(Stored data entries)
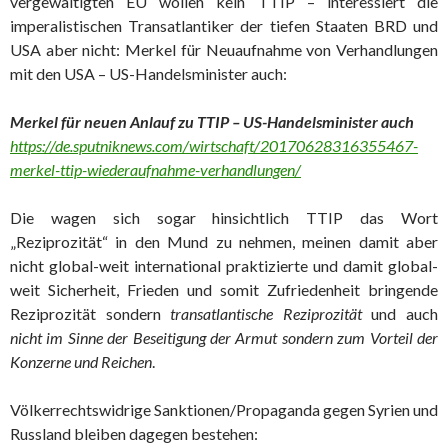
vergewaltigten EU wollen kein TTIP – interessiert die
imperalistischen Transatlantiker der tiefen Staaten BRD und
USA aber nicht: Merkel für Neuaufnahme von Verhandlungen
mit den USA – US-Handelsminister auch:
Merkel für neuen Anlauf zu TTIP – US-Handelsminister auch
https://de.sputniknews.com/wirtschaft/20170628316355467-
merkel-ttip-wiederaufnahme-verhandlungen/
Die wagen sich sogar hinsichtlich TTIP das Wort
„Reziprozität“ in den Mund zu nehmen, meinen damit aber
nicht global-weit international praktizierte und damit global-
weit Sicherheit, Frieden und somit Zufriedenheit bringende
Reziprozität sondern
transatlantische Reziprozität
und auch
nicht im Sinne der Beseitigung der Armut sondern zum Vorteil der
Konzerne und Reichen
.
Völkerrechtswidrige Sanktionen/Propaganda gegen Syrien und
Russland bleiben dagegen bestehen:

#### HOW TO COMPLETE THIS TASK
In the answer, return exactly the lines from the line containing "mit den USA" to the end of the records above, and no others.

#### COMPLETED TASK
mit den USA – US-Handelsminister auch:
Merkel für neuen Anlauf zu TTIP – US-Handelsminister auch
https://de.sputniknews.com/wirtschaft/20170628316355467-
merkel-ttip-wiederaufnahme-verhandlungen/
Die wagen sich sogar hinsichtlich TTIP das Wort
„Reziprozität“ in den Mund zu nehmen, meinen damit aber
nicht global-weit international praktizierte und damit global-
weit Sicherheit, Frieden und somit Zufriedenheit bringende
Reziprozität sondern
transatlantische Reziprozität
und auch
nicht im Sinne der Beseitigung der Armut sondern zum Vorteil der
Konzerne und Reichen
.
Völkerrechtswidrige Sanktionen/Propaganda gegen Syrien und
Russland bleiben dagegen bestehen:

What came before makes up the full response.